Hu Erzhong, Nosato Hirokazu, Sakanashi Hidenori, Murakawa Masahiro
Annu Int Conf IEEE Eng Med Biol Soc. 2013;2013:5477-80. doi: 10.1109/EMBC.2013.6610789.
Capsule endoscopy is a patient-friendly endoscopy broadly utilized in gastrointestinal examination. However, the efficacy of diagnosis is restricted by the large quantity of images. This paper presents a modified anomaly detection method, by which both known and unknown anomalies in capsule endoscopy images of small intestine are expected to be detected. To achieve this goal, this paper introduces feature extraction using a non-linear color conversion and Higher-order Local Auto Correlation (HLAC) Features, and makes use of image partition and subspace method for anomaly detection. Experiments are implemented among several major anomalies with combinations of proposed techniques.
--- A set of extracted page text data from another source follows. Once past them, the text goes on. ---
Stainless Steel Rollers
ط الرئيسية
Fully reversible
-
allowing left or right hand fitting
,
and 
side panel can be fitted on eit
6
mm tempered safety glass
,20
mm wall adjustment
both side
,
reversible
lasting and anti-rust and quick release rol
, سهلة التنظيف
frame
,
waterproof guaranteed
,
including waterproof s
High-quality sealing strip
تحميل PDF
As the result, the proposed method achieved 91.7% and 100% detection accuracy for swelling and bleeding respectively, so that the effectiveness of proposed method is demonstrated.
胶囊内镜是一种受患者欢迎的内镜检查方法,广泛应用于胃肠道检查。然而,诊断效果受到大量图像的限制。本文提出了一种改进的异常检测方法,有望检测小肠胶囊内镜图像中的已知和未知异常。为实现这一目标,本文引入了使用非线性颜色转换和高阶局部自相关(HLAC)特征的特征提取,并利用图像分割和子空间方法进行异常检测。在所提出技术的组合下,针对几种主要异常进行了实验。结果表明,所提出的方法对肿胀和出血的检测准确率分别达到了91.7%和100%,从而证明了该方法的有效性。